## WRITTEN EXERCISE A
Repeat back, unchanged, the lines of the location listing starting at the line containing "region: Tungurahua" and ending at the line containing "latitude: -23.5765".

## DOCUMENT EXTRACT
++++
# Monkey in the house?



## Budget baby (Jan 1, 2013)

So I was on the phone speaking to a receptionist about booking a CT scan for my knee and she said to me" Excuse me but do you have a Monkey where you are" :S:dunno:
The lady then said" I can hear chattering in the background!"
I just laughed, it was Budget sitting on the floor nearby with one of his toys he was so involved with a one way conversation as he always is .:budgie:
I explained the situation and he flew up to me then, I swear they know when you are talking about them.:laughing:
Of course he started ,Hello, what you doing? C'mon e.t.c. 
The lady was in hysterics on the other end of the phone, She asked me if I could bring him when I come for my appointment.
I had to decline of course but promised I would show her some of his video's I have on my phone when I am there.
This did make me laugh but happy as well


----------



## StarlingWings (Mar 15, 2013)

Cathy, that is just hilarious, it's certainly true that they know when we're talking about them  

I have conversations with people and mention Mallron's name and she screeches so everyone knows who I'm talking about :laughing: 

How hysterical the woman on the phone thought he was a monkey!  Silly Budget, chattering away  

I'm sure she'll love seeing Budget's silliness  Hope the CT scan goes well, too


----------



## aluz (Jul 24, 2011)

Haha, it's funny how our little birds manage to divert a serious phone call conversation!  I had that happen many times with mine. 
For all I know, monkeys aren't able to produce/mimic human speech, the lady was way off in her guess!


----------



## eduardo (Jul 24, 2011)

*:laughing: that's great!*


----------



## nuxi (Oct 28, 2014)

What a funny story!:laugh: Thanks for sharing!


----------



## FaeryBee (May 9, 2011)

*What a wonderful story about your little darling!
This gave me a nice smile to start the day, Cathy. 
Kisses to Budget.
xoxo*


----------
++++
## ENTRIES PROVIDED
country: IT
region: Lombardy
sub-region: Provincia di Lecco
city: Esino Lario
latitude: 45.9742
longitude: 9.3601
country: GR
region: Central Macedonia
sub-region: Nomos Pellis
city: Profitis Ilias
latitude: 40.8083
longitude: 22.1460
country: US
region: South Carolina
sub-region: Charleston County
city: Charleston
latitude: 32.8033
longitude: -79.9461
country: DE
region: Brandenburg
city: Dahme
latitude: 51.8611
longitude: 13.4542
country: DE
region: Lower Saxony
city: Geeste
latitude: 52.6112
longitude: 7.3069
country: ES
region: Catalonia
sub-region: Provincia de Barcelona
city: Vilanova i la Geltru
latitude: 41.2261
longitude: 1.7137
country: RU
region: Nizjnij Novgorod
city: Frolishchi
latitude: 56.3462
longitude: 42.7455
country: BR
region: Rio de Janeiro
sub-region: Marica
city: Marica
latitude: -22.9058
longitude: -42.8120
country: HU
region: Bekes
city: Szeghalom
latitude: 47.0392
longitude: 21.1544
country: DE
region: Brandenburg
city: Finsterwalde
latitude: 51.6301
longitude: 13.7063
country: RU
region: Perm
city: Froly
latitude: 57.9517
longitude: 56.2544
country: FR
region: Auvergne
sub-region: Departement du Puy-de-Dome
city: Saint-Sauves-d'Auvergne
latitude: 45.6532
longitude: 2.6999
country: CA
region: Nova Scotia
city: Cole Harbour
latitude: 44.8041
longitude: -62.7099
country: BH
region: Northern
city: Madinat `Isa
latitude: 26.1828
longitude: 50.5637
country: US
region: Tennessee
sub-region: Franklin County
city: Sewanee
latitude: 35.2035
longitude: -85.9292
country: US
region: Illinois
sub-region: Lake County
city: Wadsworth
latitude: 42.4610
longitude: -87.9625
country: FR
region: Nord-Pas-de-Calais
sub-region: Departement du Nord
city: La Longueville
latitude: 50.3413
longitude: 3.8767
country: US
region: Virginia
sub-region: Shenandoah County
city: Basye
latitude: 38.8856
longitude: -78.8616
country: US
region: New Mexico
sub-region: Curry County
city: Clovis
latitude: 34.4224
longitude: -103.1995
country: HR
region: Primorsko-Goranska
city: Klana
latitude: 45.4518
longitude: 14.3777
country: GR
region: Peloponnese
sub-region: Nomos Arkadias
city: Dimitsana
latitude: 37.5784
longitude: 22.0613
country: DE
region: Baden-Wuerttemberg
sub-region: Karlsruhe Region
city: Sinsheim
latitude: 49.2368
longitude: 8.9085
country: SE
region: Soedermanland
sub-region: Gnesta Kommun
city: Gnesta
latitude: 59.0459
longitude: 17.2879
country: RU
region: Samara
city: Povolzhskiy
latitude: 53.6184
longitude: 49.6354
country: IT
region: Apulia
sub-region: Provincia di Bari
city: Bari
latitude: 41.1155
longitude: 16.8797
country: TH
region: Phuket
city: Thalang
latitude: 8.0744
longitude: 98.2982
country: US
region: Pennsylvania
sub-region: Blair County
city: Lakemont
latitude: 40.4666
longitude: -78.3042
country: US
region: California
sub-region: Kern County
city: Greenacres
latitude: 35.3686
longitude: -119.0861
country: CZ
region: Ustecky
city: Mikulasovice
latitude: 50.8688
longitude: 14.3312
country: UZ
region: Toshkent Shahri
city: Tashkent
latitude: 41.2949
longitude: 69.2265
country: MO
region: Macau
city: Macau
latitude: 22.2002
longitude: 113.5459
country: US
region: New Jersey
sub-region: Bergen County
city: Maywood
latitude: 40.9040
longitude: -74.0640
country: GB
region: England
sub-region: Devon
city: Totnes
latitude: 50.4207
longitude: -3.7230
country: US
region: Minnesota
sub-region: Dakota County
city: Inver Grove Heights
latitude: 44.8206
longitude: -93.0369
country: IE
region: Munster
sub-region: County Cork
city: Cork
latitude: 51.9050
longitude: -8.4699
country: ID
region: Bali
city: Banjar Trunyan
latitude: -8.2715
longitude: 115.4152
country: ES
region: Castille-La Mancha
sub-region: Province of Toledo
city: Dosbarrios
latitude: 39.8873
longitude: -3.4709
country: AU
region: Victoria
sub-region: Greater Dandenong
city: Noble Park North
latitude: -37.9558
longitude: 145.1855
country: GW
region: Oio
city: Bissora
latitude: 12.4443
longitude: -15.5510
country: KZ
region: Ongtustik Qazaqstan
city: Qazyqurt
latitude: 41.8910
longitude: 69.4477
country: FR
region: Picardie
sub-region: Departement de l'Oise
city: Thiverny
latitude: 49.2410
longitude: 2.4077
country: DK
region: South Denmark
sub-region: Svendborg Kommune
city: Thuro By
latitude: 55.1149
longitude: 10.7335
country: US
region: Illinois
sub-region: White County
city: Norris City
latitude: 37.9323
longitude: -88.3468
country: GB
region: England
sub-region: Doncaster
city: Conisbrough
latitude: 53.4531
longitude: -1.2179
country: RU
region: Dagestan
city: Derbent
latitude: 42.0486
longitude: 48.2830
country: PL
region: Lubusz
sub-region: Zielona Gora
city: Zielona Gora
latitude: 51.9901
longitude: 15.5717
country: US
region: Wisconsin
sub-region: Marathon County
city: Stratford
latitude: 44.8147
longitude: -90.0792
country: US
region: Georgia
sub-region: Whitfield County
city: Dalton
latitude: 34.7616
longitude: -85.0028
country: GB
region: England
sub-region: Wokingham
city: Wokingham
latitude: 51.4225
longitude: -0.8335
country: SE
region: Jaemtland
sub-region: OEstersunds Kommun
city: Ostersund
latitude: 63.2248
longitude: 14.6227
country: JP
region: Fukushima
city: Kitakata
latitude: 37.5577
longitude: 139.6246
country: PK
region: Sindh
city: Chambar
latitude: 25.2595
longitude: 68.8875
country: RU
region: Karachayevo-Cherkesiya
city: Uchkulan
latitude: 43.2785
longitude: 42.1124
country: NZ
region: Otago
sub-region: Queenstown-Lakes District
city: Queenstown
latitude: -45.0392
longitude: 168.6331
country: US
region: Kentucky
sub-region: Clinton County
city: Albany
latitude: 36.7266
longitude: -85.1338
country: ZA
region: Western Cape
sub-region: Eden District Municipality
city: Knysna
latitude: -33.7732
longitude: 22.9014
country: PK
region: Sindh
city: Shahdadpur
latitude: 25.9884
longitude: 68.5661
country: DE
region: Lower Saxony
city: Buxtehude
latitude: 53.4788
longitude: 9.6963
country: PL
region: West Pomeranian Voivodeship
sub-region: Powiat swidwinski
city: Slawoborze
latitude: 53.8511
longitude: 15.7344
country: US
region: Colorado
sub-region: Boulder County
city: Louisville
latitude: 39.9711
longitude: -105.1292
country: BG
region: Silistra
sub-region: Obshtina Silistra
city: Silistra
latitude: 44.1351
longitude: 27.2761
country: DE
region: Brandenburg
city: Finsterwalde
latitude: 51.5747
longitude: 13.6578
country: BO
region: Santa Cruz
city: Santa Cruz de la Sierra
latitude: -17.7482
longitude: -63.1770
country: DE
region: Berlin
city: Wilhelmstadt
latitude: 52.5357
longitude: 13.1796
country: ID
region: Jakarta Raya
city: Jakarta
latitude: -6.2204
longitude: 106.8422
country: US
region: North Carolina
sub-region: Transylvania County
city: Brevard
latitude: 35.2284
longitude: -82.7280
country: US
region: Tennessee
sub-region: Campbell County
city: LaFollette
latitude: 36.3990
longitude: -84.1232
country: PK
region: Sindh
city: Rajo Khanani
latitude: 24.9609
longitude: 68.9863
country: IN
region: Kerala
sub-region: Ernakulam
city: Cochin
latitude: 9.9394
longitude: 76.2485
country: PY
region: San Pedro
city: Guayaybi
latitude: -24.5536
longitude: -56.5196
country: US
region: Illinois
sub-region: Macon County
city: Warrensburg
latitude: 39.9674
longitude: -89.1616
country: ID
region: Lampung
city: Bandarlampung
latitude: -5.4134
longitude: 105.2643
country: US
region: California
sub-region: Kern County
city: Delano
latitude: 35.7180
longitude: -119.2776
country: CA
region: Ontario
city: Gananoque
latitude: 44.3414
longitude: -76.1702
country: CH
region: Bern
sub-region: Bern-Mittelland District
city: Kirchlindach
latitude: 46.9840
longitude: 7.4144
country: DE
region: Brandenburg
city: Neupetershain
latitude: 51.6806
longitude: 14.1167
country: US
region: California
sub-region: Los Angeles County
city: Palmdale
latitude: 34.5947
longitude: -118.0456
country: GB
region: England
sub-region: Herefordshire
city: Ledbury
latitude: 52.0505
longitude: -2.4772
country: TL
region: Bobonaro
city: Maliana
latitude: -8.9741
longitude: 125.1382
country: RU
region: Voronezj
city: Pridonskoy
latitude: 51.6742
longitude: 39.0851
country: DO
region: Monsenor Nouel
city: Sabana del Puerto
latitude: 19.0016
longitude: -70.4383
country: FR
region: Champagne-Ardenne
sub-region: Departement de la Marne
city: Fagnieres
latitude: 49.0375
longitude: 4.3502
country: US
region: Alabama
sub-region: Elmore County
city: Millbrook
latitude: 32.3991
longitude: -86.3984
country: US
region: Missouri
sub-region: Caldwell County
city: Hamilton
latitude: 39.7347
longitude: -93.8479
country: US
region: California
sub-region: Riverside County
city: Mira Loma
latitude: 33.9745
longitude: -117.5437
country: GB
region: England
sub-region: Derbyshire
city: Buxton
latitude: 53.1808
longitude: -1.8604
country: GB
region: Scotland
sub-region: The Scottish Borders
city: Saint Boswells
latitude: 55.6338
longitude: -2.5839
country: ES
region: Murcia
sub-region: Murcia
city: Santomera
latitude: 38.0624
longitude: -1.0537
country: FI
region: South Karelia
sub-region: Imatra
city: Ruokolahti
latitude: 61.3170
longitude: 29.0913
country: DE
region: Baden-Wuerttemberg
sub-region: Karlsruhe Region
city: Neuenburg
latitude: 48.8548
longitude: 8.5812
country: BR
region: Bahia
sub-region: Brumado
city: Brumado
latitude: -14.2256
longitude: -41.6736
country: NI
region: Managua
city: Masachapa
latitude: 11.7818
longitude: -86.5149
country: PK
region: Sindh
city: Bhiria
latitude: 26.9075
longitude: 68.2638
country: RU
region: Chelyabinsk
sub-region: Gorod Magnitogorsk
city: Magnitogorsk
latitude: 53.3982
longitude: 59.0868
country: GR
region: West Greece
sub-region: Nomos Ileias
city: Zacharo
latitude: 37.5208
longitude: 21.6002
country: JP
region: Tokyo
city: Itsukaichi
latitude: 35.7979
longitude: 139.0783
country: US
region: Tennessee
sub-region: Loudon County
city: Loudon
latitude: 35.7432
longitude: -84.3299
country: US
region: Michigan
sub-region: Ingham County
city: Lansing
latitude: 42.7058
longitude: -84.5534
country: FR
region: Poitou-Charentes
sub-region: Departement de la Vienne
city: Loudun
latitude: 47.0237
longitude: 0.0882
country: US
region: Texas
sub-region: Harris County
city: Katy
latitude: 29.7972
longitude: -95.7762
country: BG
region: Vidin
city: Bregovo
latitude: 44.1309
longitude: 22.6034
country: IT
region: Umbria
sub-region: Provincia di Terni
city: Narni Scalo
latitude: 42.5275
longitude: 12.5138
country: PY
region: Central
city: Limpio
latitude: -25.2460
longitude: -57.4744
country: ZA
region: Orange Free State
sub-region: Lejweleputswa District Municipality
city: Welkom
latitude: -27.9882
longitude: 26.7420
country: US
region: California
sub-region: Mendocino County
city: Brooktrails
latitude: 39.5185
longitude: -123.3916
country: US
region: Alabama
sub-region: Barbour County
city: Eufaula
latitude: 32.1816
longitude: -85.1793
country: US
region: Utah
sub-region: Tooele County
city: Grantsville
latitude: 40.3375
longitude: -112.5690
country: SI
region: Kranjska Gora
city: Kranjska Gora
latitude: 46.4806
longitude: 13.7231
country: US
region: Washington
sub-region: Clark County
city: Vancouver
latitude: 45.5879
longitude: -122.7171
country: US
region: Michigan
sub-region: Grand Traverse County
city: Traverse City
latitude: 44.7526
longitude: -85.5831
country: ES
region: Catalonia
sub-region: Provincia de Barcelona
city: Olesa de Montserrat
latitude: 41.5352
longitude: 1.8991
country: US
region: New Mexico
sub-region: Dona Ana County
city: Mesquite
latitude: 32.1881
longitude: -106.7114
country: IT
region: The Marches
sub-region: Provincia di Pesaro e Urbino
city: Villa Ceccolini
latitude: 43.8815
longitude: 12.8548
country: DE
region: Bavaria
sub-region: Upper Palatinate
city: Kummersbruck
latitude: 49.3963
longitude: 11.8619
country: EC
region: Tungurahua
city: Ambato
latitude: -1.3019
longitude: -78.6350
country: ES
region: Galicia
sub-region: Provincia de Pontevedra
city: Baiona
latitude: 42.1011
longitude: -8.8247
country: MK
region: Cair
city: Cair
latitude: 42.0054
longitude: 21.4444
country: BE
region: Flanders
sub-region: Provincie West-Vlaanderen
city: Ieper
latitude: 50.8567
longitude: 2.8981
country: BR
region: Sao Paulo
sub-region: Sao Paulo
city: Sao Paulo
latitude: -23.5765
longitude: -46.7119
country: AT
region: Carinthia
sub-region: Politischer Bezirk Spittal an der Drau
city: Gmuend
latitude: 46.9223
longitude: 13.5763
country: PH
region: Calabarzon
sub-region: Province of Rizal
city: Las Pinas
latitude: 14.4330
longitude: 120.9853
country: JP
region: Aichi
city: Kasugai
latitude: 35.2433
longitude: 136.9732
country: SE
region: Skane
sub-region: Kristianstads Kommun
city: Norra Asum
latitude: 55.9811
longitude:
++++
## WRITTEN EXERCISE B
Duplicate the part of the forum thread starting at "I just laughed, it" and ending at "(Mar 15, 2013)", word for word.

## RESULT A
region: Tungurahua
city: Ambato
latitude: -1.3019
longitude: -78.6350
country: ES
region: Galicia
sub-region: Provincia de Pontevedra
city: Baiona
latitude: 42.1011
longitude: -8.8247
country: MK
region: Cair
city: Cair
latitude: 42.0054
longitude: 21.4444
country: BE
region: Flanders
sub-region: Provincie West-Vlaanderen
city: Ieper
latitude: 50.8567
longitude: 2.8981
country: BR
region: Sao Paulo
sub-region: Sao Paulo
city: Sao Paulo
latitude: -23.5765

## RESULT B
I just laughed, it was Budget sitting on the floor nearby with one of his toys he was so involved with a one way conversation as he always is .:budgie:
I explained the situation and he flew up to me then, I swear they know when you are talking about them.:laughing:
Of course he started ,Hello, what you doing? C'mon e.t.c. 
The lady was in hysterics on the other end of the phone, She asked me if I could bring him when I come for my appointment.
I had to decline of course but promised I would show her some of his video's I have on my phone when I am there.
This did make me laugh but happy as well


----------



## StarlingWings (Mar 15, 2013)